On January 1, 2004, we began phasing-out the retiree medical subsidy for active employees (and eligible
dependents) who terminated employment after December 31, 2004. The subsidy decreased 25% each year until it
was eliminated for employees terminating employment on or after January 1, 2007. In January 2004, we made a
plan amendment to eliminate the dental subsidy for all retirees. As a result of this amendment, we recorded a
curtailment benefit of approximately $32 million pretax in 2004. All current and future retirees and employees who
terminate employment at age 45 or later with at least five years of service are eligible to participate in our group
health plans at their own cost.
On December 8, 2003, the Medicare Prescription Drug, Improvement and Modernization Act of 2003 (the
“Medicare Act”) was signed into law. The Medicare Act expanded Medicare, primarily by adding a voluntary
prescription drug benefit for Medicare eligible individuals beginning in 2006. The Medicare Act provides
employers currently sponsoring prescription drug programs for Medicare-eligible individuals with a range of
options for coordinating with the new Medicare prescription drug program that can potentially reduce employer
program cost. These options include: (1) supplementing the Medicare program on a secondary payer basis; (2)

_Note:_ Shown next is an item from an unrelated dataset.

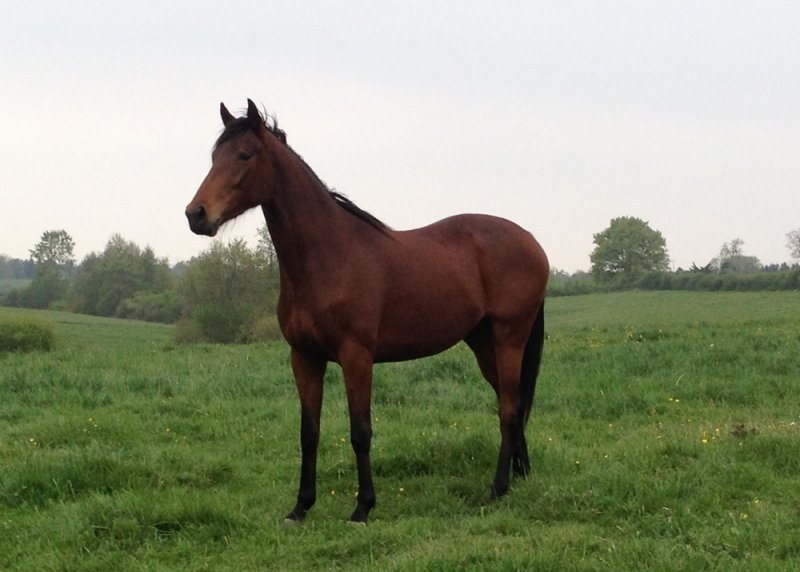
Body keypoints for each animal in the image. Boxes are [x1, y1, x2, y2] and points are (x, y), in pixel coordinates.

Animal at [185, 100, 549, 524]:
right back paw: (522, 474)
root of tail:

accepting a direct subsidy from the federal government to support a portion of the cost of the employer’ s program;
and (3) direct contracting with a PDP provider to provide prescription drug benefits to the employer’ s Medicare-
eligible retirees.
In 2004, we adopted FASB Staff Position 106-2, “Accounting and Disclosure Requirements Related to the
Medicare Prescription Drug, Improvement and Modernization Act of 2003” (“FSP 106-2”), which required
employers to recognize the potential savings from the direct federal subsidy if their plans were expected to qualify
for the subsidy. At the time of adoption of this FSP, our postretirement medical plan was expected to qualify for
the direct federal subsidy. Adoption of FSP 106-2 in 2004 resulted in a reduction in our accumulated
postretirement benefit obligation of approximately $23 million.